----- SOURCE EXCERPT
The third casing 110 has first inductive coupler portions 112 (112A, 112B, 112C, 112D, 112E, and 112F shown), which can be female inductive coupler portions. An electric cable 114 interconnects the inductive coupler portions 112. The electric cable 114 extends outside the third casing 110. The electric cable 114 runs in a longitudinal direction of the third casing 110 along an outer surface 113 of the third casing 110. The electric cable 114 can be touching the outer surface 113, or the electric cable 114 can be spaced apart from the outer surface 113. Alternatively, a longitudinal groove can be formed in the outer surface 113 of the third casing 110, with the electric cable 114 positioned in the longitudinal groove. The electric cable 114 of FIG. 1 extends through or is otherwise exposed to a cement layer that cements the third casing 110 to the well. A portion of the electric cable 114 is in an annulus region 115 between the second casing 108 and the third casing 110.

The third casing 110 defines an inner passage 111, where completion equipment that can be deployed in the inner passage 111 of the casing 110 includes a tubing string having a tubing 122. As further depicted in FIG. 1, a lower completion section 142 can also be deployed in the inner passage 111 of the casing 110.
----------
----- RECORDED INFORMATION
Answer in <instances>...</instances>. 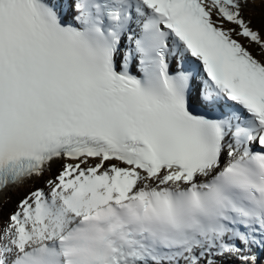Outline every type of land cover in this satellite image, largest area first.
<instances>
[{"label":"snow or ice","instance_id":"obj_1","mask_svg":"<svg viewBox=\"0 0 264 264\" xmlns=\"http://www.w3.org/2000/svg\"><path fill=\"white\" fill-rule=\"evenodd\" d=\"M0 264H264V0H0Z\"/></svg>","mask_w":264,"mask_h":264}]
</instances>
----------
* _WHAT IS BEING ASKED_
Translate this sentence from the well casing passage into Spanish: "A portion of the electric cable 114 is in an annulus region 115 between the second casing 108 and the third casing 110." The data shown here is unrelated to the well casing passage.

* _TASK SOLUTION_
Una parte del cable eléctrico 114 se encuentra en una región anular 115 entre la segunda tubería de revestimiento 108 y la tercera tubería de revestimiento 110.